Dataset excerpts
:::

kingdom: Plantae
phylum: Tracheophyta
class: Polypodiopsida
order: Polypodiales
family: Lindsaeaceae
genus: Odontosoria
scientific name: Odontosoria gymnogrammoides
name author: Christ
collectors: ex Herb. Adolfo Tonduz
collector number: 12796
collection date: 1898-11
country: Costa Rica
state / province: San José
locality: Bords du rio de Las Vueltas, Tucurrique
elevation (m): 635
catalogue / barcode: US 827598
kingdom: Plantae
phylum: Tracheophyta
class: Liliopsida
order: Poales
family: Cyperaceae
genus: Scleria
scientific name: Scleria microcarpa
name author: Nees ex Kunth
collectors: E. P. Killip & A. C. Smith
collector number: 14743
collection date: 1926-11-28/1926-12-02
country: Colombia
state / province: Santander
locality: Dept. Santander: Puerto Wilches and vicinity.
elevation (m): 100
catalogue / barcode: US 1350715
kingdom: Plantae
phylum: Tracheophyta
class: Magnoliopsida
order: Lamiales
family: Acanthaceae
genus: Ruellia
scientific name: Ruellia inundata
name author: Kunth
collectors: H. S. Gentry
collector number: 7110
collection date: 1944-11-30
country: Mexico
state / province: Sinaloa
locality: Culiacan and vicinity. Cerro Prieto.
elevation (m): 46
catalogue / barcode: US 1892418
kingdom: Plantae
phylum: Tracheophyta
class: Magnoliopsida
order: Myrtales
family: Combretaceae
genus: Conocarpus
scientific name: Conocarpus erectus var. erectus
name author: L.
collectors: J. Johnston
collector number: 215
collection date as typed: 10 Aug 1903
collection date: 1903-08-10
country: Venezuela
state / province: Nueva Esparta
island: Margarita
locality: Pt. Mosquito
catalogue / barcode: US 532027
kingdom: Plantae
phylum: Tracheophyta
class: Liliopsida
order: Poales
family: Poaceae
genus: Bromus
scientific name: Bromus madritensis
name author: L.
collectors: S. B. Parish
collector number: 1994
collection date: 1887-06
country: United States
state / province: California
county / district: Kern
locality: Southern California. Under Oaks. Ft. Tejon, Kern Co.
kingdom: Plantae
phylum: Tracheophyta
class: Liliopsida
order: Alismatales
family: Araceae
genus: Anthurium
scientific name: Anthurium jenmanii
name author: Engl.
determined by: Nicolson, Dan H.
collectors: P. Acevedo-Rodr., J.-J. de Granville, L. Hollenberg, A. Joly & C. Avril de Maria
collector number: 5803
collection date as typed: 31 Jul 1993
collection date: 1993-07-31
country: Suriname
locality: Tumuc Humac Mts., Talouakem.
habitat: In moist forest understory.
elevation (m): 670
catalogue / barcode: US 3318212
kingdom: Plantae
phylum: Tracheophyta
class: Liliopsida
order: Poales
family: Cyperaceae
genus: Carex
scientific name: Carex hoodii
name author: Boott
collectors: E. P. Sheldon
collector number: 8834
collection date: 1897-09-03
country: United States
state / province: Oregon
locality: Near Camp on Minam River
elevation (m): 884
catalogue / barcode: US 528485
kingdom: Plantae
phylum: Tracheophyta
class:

:::

## [Your task]
Write out the lines of the records as a numbered list, starting at the line that contains "state / province: California" and ending at the last line of the records, both included. Leave out any blank lines.

## [Answer in full]
1. state / province: California
2. county / district: Kern
3. locality: Southern California. Under Oaks. Ft. Tejon, Kern Co.
4. kingdom: Plantae
5. phylum: Tracheophyta
6. class: Liliopsida
7. order: Alismatales
8. family: Araceae
9. genus: Anthurium
10. scientific name: Anthurium jenmanii
11. name author: Engl.
12. determined by: Nicolson, Dan H.
13. collectors: P. Acevedo-Rodr., J.-J. de Granville, L. Hollenberg, A. Joly & C. Avril de Maria
14. collector number: 5803
15. collection date as typed: 31 Jul 1993
16. collection date: 1993-07-31
17. country: Suriname
18. locality: Tumuc Humac Mts., Talouakem.
19. habitat: In moist forest understory.
20. elevation (m): 670
21. catalogue / barcode: US 3318212
22. kingdom: Plantae
23. phylum: Tracheophyta
24. class: Liliopsida
25. order: Poales
26. family: Cyperaceae
27. genus: Carex
28. scientific name: Carex hoodii
29. name author: Boott
30. collectors: E. P. Sheldon
31. collector number: 8834
32. collection date: 1897-09-03
33. country: United States
34. state / province: Oregon
35. locality: Near Camp on Minam River
36. elevation (m): 884
37. catalogue / barcode: US 528485
38. kingdom: Plantae
39. phylum: Tracheophyta
40. class:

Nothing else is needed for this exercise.